Future Shock

Sci-fi Novelist Samuel R. Delany Imagines New York City Circa 3000

What about inequality? Enough people have been thinking about the problems of racial and gender oppression over the last 200 years that I wouldn't be surprised if those were finally done away with, and relatively soon (in another 150 years or so). The solutions, though, when they come, would be as hard for many of us alive today to understand as the solution to the problem of witchcraft and demonic possession would have been for, say, witch-hunting minister Cotton Mather. Imagine old Cotton, fresh from the Salem trails of the 1790s, asking today's New York lawyer: "How did you finally solve the problem of witchcraft and demonic possession?"

Our present-day lawyer scratches his head: "Well, finally we realized there weren't any such things as witches and demons. They were just misperceptions and personal projections—often about real estate, so history tells us—egged on by superstition." Cotton would rack him and the entire postmodern world up as nut cases.

Well, if one of us were to ask a New Yorker of a few centuries hence, "How did you solve the problem of race hostility and gender oppression?" I'm pretty sure the answer will be much the same: "We finally realized there weren't any such things as races or genders either. . . . "

Cheek by jowl with nanotechnology is science fiction's notion of cyberspace as an abstract space, a giant planetary storehouse for information. (The idea comes from William Gibson's 1984 novel, Neuromancer.) Is it possible that some part of the Web might become so complicated that it comes to life? Might it be hostile to us? Suppose it's clever enough to take over machines and build Terminator-like creatures to do us battle? Personally I don't think that's very likely, but I do think the problem of the 21st century is going to be the problem of misinformation. And we'd better solve it by the 22nd century, or we will have another reason not to entertain much hope for cities—or, indeed, any kind of civilization a millennium hence.

Why is this? In the same way bad money drives out good, misinformation drives out information. (Every six months or so, a friend will sweep the Net and print 20 or 30 pages of this "information" about me. Inevitably about a fifth of it is wrong, from the spelling of my name to the sex of my child to the publication dates and titles of my books.) Unless information is stabilized by a strong evaluative filter, such as science, with its controlled experiments and repeatable results, it gets swamped by simpler, stabler misinformation. If the people who design and run the Web don't develop reliable ways to evaluate and stabilize information, the Internet may become the agent of social chaos.

Carefully evaluated, accurate information may indeed become so precious that gangs will "roam" around in cyberspace, stealing it from one stronghold or another, plotting to hijack it, hoarding and selling it, while data saboteurs hoarding and selling good information and replacing it with bad—in order to drive up the price of the good stuff—eat up the scientific legacy of the last 300 years the way the oil-based economy has eaten up nature's reserve of hydrocarbon fuels. As the pundits of the 26th century will constantly reiterate, while the store of accurate information is indeed being replaced, it is being replaced at nowhere near the rate at which it's being erased, forgotten, and eroded.
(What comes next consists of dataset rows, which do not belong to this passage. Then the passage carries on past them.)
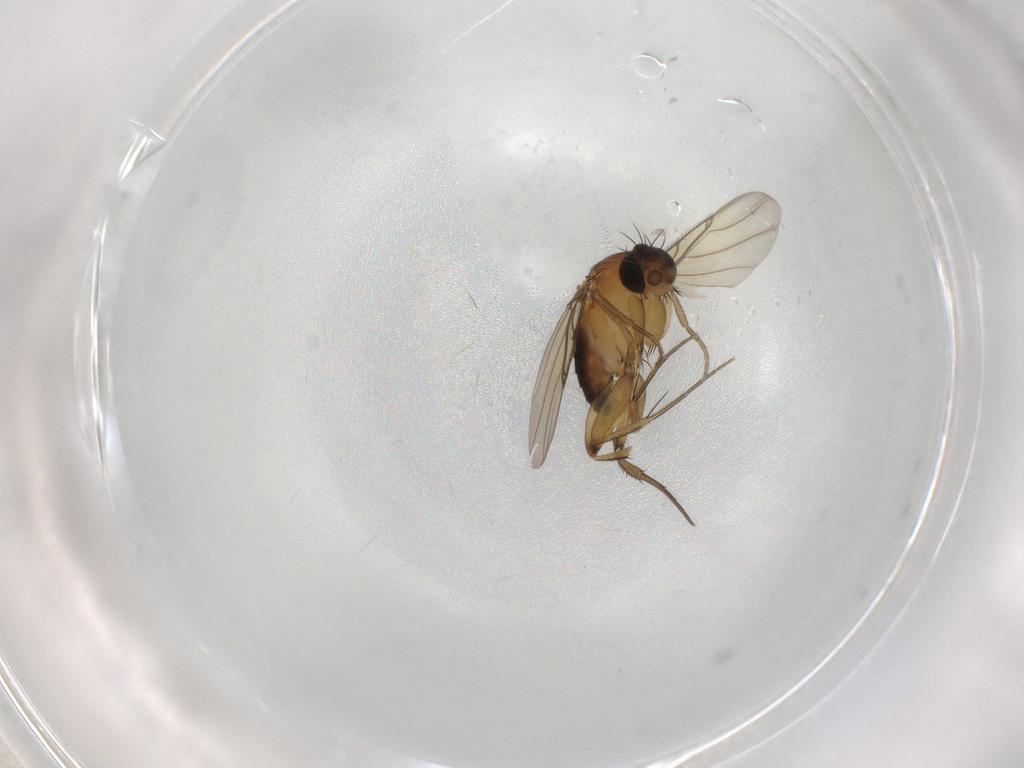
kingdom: Animalia
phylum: Arthropoda
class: Insecta
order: Diptera
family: Phoridae
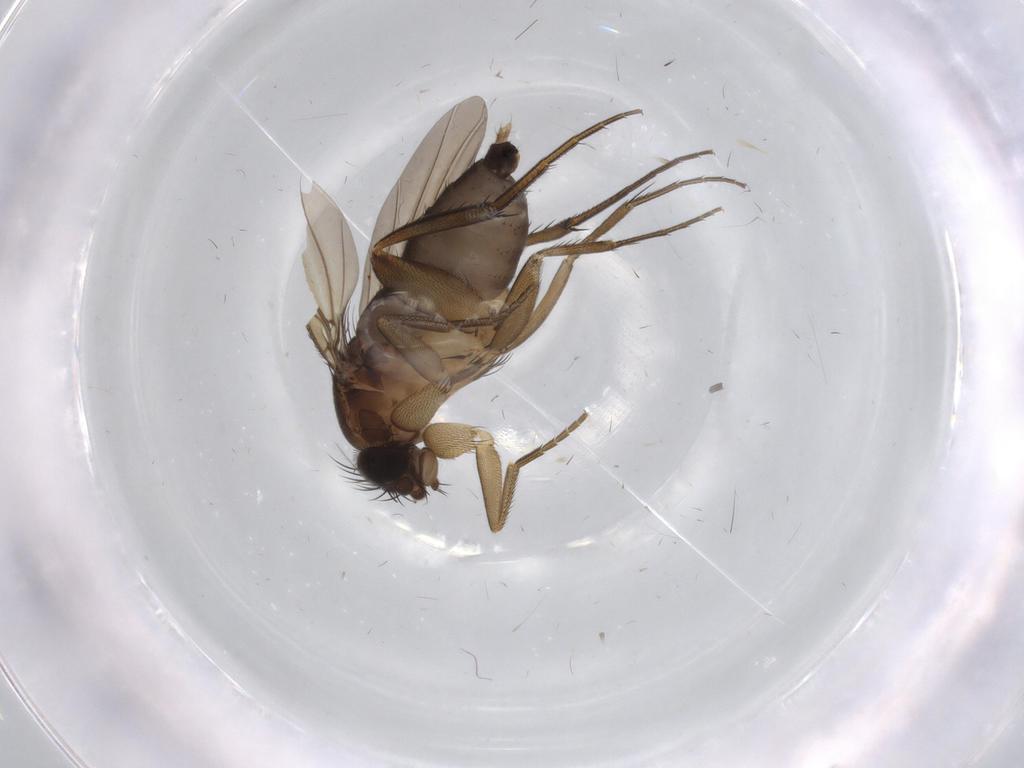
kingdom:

Genetic engineering is another of science fiction's favorite solutions to pretty much all problems. If progress had left the world notably harsher than it is today, genetic dispositions from diabetes and osteoporosis to dyslexia and color blindness might have bred themselves out of the gene pool by now through natural selection. On the upside, however, our increased population and the greater ease of survival in developed countries means there's likely to be more random genetic advancement. Because positive factors may be connected (that is, fall on the same chromosome) with negative ones, it may take genetic engineers to collect the good stuff and separate it out from the bad. The problem, of course, is how to tell which is which. Nature's gross way (what survives is good; what doesn't, isn't) turns out to be pretty complicated after all—which is the major lesson of ecology.

Suppose, for example, that the rate of appearance of new genetic anomalies, good or bad, has been fixed by evolution at the optimum level for species survival and that either increasing or decreasing that number may be lethal for our species. Genetic engineering might give us circus rides with real unicorns and giraffes with wings, as well as new antibiotics produced by genetically engineered molds. But it could also give us a world-wide epidemic to make the Black Death or influenza look like the sniffles.
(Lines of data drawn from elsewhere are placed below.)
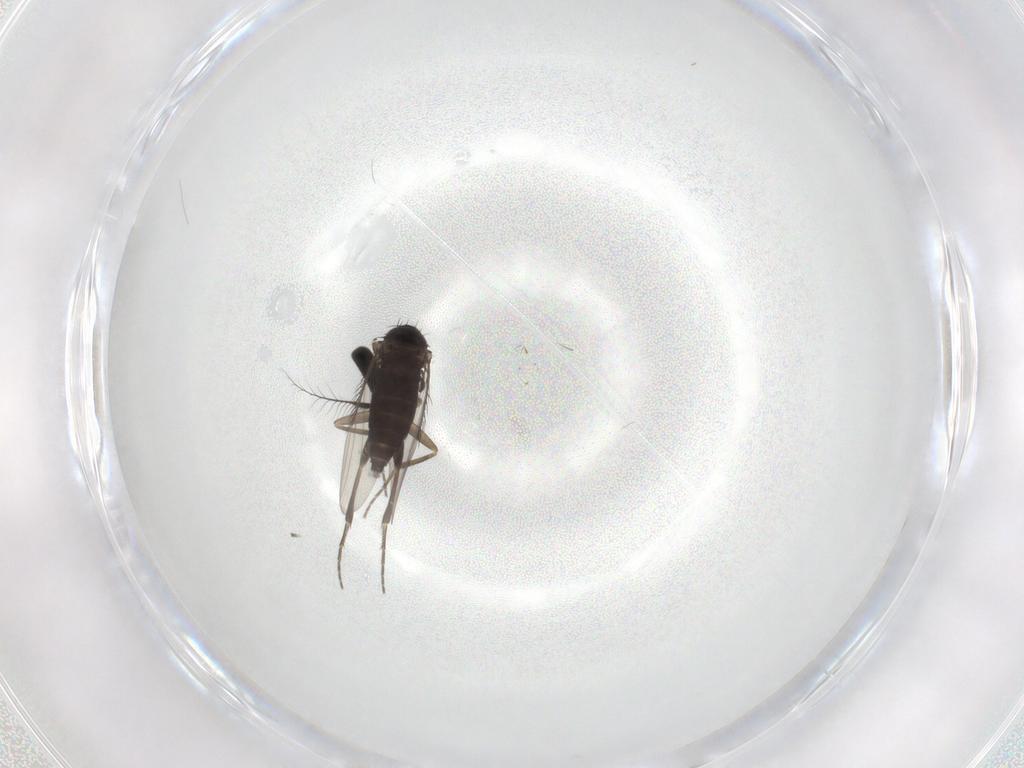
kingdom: Animalia
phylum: Arthropoda
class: Insecta
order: Diptera
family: Phoridae
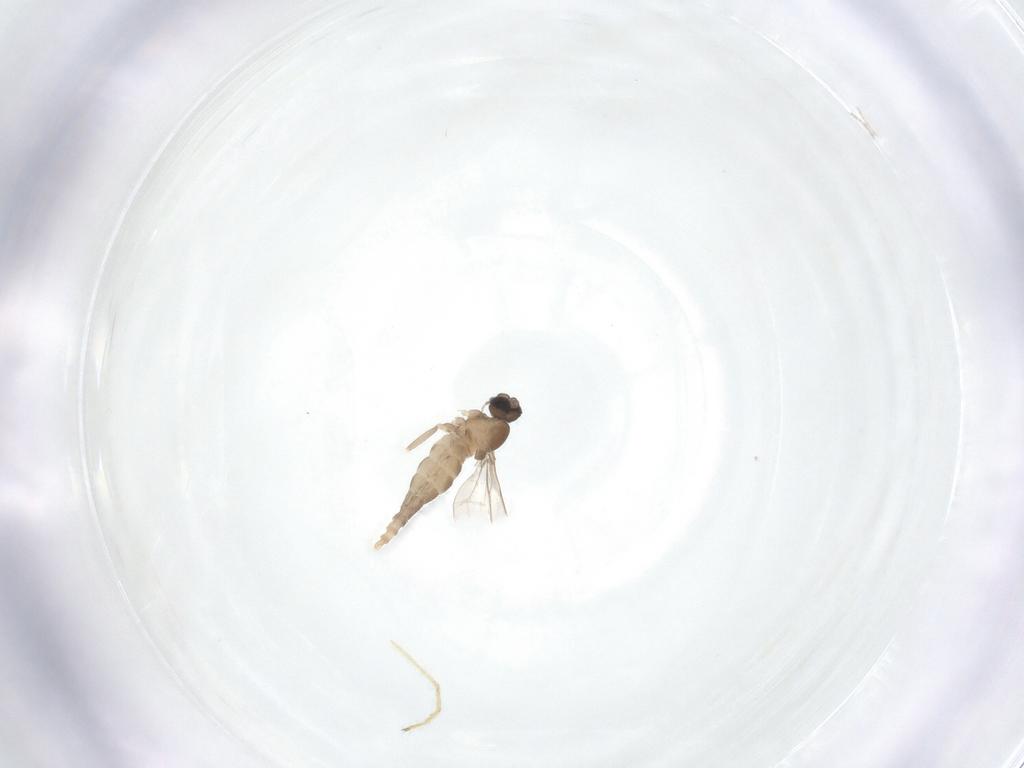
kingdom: Animalia
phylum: Arthropoda
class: Insecta
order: Diptera
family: Cecidomyiidae
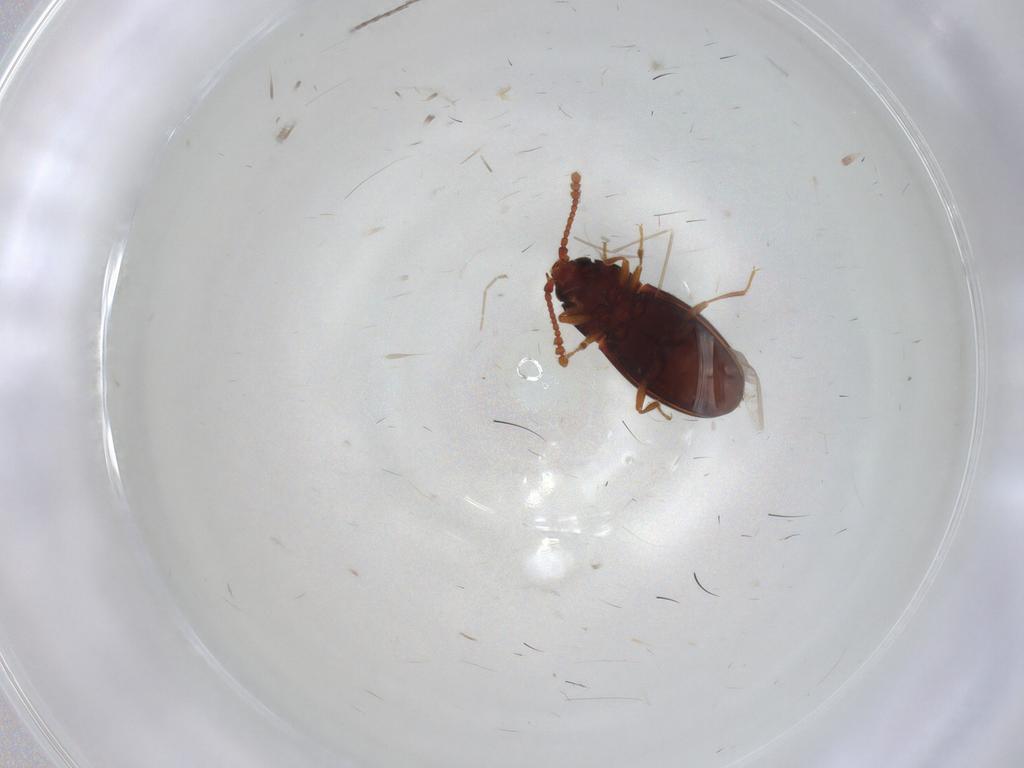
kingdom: Animalia
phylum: Arthropoda
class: Insecta
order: Coleoptera
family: Cryptophagidae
Which brings us to what might lead to New York City's decline. In a few hundred years, perhaps an epidemic or a nuclear strike in some war we haven't even imagined might finally force people to decide that the risks of living in such close proximity to one another are just greater than the benefits. And there is always that Armageddon-style asteroid that could give the world a thump. But don't you think it's even more likely that it might start with some nut case—say on a New Year's Eve, 300 or 400 years from now—who goes down to Times Square (torn down, rebuilt, torn down, then rebuilt by some historically minded antiquarians) to stand around and watch the ball fall—only he shows up in the crowd of 20,000 with 12 sticks of very old-fashioned dynamite strapped to his body (it's so primitive no one even thinks of it much: but then, the 26th century is a retro age) and sets himself off at midnight in the crowd and the world watches 500 or 700 people killed and another few thousand maimed in the confusion.